Presumably this is a hollow cylinder, otherwise it doesn't have "walls".
Also, presumably this is supposed to model solid-fluid interaction with a flexible solid body, otherwise the tension is irrelevant.
If those assumptions are correct, the basic point is that the natural frequencies of the cylinder (ignoring its interaction with the fluid) depend on the tension in the walls.
In the vibration equation $M \ddot x + \omega^2 K x = 0$, the stiffness $K$ of the cylinder has three components, $K = K_e + K_\sigma(T) + K_L(P)$ where
- $K_e$ is the elastic stiffness of the cylinder (presumably, using small displacements and a linear elastic material model).
- $K_\sigma(T)$ is the stress stiffness of the cylinder - analogous to the stiffness component of a vibrating string which is proportional to the tension in the string.
- $K_L(P)$ is the load stiffness of the cylinder, which is caused by the fact that the fluid pressure always acts normal to the surface, and therefore changes direction if the cylinder deforms and becomes non-circular as it vibrates.
The "tension in the cylinder" is ambiguous - it's not clear whether it is an axial or circumferential tension, or some combination of the two.

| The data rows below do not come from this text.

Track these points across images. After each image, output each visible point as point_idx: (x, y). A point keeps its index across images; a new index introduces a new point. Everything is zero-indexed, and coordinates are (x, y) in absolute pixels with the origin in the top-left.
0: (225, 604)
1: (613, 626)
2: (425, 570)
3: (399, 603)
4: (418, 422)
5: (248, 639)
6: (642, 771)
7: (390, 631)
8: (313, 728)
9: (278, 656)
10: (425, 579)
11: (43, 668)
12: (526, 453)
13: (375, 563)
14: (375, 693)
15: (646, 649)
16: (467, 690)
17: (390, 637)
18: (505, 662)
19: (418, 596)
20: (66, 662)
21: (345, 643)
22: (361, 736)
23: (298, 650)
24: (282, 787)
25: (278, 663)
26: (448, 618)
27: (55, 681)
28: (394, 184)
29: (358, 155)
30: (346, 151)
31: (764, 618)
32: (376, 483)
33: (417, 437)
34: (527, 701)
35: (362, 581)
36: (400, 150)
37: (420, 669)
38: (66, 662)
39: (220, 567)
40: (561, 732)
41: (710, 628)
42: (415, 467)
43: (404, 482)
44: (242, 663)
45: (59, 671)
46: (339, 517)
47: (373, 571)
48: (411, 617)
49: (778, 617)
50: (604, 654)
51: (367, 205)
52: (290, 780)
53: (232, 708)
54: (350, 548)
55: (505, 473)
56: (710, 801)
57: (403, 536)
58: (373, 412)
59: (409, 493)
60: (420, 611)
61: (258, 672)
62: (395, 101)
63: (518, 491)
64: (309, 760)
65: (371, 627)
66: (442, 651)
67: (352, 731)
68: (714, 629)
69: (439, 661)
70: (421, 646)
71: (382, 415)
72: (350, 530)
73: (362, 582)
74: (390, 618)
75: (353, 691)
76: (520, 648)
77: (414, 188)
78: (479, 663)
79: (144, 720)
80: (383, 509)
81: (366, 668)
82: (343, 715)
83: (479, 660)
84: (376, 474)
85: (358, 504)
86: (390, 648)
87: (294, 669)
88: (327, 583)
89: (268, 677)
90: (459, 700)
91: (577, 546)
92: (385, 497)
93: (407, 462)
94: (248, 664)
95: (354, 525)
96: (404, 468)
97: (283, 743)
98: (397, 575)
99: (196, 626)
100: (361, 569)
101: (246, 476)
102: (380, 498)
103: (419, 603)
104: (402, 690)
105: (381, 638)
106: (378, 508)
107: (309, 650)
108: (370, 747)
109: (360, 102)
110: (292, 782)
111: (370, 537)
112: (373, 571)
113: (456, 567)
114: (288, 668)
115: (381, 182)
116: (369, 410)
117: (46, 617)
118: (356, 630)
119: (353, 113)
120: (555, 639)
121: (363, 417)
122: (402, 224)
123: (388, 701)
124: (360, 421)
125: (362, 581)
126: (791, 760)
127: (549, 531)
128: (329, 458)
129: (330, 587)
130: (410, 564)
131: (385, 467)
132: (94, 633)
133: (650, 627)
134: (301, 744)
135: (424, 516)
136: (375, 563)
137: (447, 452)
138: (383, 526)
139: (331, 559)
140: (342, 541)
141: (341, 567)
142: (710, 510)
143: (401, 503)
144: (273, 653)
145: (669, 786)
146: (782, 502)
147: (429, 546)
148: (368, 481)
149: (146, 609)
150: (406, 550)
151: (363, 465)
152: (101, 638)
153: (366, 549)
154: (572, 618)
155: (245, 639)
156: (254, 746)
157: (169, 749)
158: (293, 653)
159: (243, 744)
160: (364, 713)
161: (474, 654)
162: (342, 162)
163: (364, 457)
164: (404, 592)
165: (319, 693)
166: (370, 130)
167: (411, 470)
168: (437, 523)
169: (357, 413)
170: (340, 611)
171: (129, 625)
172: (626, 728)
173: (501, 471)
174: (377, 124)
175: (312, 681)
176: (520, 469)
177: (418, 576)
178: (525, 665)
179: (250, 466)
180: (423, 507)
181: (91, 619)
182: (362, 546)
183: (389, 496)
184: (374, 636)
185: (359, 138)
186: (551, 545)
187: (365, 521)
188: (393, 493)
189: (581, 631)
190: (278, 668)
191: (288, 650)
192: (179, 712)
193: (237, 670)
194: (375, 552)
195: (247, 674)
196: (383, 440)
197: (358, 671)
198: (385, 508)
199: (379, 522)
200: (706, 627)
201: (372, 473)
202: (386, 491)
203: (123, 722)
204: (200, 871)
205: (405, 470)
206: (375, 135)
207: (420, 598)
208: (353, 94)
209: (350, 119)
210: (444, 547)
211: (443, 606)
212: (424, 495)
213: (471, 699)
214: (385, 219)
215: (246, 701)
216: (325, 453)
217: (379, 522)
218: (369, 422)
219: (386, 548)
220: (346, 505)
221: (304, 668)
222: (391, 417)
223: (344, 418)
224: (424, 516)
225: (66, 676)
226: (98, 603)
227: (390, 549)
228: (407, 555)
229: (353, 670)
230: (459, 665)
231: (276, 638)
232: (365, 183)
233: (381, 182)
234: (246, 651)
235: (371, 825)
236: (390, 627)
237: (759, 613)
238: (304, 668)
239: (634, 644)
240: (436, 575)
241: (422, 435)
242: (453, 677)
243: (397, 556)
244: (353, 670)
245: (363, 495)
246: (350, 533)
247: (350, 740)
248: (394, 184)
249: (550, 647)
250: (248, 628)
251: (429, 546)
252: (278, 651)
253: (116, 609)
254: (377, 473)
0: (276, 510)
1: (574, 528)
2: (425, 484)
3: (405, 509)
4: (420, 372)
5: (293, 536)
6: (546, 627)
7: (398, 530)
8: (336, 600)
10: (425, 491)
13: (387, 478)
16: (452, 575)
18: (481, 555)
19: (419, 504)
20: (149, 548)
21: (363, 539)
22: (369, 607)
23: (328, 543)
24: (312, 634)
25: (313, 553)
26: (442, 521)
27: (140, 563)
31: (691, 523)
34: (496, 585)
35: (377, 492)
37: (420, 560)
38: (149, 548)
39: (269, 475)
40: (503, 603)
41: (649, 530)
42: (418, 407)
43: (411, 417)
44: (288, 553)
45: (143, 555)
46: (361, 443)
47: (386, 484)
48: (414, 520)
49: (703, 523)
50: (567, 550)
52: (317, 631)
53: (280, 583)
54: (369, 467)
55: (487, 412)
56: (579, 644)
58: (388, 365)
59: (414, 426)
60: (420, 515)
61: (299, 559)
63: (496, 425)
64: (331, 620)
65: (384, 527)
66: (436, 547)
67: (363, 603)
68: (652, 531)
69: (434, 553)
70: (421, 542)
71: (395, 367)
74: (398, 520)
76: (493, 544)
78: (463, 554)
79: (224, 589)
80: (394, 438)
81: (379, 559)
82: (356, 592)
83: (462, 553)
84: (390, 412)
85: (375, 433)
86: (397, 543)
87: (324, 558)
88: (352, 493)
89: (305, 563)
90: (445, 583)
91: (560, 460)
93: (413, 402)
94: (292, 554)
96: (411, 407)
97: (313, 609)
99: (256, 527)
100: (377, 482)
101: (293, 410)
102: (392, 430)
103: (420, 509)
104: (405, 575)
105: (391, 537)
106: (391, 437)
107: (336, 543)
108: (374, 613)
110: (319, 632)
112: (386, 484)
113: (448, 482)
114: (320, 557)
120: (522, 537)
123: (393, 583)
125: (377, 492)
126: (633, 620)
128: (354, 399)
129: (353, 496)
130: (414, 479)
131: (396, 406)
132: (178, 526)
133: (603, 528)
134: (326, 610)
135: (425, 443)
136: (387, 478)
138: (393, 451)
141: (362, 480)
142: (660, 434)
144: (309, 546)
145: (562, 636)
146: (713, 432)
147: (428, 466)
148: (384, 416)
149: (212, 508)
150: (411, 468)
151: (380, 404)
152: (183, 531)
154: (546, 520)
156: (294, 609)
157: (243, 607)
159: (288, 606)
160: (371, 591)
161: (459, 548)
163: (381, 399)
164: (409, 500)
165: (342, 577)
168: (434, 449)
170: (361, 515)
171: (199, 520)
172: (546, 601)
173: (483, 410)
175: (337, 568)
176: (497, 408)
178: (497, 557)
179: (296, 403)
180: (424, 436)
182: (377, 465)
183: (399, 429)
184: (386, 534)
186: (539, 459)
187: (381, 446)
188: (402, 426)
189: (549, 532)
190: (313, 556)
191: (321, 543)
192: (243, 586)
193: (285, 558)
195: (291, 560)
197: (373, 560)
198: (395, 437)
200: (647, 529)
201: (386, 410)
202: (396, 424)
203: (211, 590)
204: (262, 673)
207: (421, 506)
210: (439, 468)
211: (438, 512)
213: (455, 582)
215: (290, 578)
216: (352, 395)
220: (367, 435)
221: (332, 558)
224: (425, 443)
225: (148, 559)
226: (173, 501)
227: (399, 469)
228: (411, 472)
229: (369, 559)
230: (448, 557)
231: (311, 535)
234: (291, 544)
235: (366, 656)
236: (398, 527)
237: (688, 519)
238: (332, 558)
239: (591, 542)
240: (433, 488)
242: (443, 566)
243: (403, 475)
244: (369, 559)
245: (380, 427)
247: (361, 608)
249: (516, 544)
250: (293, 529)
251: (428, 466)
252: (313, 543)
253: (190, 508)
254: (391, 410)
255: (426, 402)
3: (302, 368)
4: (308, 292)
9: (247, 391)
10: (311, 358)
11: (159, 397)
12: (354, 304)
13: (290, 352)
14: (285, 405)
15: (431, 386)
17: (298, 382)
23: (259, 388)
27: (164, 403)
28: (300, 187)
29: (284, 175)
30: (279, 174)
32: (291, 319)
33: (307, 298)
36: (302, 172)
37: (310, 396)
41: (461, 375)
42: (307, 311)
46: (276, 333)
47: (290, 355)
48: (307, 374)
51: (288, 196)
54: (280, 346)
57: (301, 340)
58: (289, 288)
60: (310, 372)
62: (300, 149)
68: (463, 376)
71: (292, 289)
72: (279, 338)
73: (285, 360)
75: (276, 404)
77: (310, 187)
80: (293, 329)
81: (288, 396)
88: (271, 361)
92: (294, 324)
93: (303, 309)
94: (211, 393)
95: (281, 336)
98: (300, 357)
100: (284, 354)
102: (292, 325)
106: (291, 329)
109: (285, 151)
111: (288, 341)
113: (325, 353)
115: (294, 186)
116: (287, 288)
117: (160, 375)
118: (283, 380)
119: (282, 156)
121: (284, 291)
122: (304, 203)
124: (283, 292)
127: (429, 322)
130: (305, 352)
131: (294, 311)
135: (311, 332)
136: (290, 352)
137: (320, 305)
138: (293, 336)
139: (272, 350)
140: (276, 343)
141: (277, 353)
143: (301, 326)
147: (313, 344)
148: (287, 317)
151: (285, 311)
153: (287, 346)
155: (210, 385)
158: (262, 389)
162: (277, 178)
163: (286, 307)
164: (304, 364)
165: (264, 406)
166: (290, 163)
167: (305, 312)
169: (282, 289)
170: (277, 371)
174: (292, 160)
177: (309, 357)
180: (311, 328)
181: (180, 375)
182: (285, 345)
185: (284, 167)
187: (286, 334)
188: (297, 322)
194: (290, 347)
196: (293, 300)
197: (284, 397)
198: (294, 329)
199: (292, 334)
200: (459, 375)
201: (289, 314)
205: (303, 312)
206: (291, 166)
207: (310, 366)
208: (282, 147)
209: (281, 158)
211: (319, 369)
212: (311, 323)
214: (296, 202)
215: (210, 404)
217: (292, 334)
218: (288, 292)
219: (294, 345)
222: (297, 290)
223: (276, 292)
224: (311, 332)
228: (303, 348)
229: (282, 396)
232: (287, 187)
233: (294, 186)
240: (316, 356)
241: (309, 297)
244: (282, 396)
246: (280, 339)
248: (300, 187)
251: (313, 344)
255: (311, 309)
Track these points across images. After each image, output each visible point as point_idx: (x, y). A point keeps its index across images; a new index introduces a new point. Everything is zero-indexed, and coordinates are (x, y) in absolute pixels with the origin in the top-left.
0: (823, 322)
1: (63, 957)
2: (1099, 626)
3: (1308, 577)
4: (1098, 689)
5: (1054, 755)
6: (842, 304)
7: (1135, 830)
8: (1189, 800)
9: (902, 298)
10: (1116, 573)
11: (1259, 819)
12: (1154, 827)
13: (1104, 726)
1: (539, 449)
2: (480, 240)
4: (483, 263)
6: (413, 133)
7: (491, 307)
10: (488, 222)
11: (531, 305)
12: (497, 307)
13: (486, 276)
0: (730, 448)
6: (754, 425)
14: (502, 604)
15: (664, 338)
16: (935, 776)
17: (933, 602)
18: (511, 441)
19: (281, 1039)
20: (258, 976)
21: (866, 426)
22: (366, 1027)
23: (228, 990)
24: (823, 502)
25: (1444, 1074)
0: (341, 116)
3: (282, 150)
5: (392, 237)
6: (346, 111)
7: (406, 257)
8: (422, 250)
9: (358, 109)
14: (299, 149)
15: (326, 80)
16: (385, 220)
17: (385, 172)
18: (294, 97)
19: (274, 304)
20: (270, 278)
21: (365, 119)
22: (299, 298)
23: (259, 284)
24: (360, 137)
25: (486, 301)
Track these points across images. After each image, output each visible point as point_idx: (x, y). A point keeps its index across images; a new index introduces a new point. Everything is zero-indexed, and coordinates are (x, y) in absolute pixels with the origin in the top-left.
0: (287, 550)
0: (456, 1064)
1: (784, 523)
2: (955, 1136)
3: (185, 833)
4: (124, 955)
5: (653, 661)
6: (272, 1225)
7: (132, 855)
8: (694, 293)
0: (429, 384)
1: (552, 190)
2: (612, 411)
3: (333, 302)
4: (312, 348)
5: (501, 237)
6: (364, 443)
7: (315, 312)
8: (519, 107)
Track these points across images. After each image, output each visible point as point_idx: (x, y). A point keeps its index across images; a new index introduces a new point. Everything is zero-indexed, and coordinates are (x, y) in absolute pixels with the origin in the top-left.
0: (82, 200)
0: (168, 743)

How you put all these pieces together and then couple the solid model to the fluid, depends very much on what software you are using, but all the theory is well-known and explained in advanced finite element textbooks, and also in the theory manuals of most commercial FE software packages that can handle such a model.
A real masochist might try to model the whole situation analytically and derive a parametric model directly. Alternatively, set up a computer model, run it with a selection of different parameter values, and fit a statistical model to the results. Both methods should get to the same end point!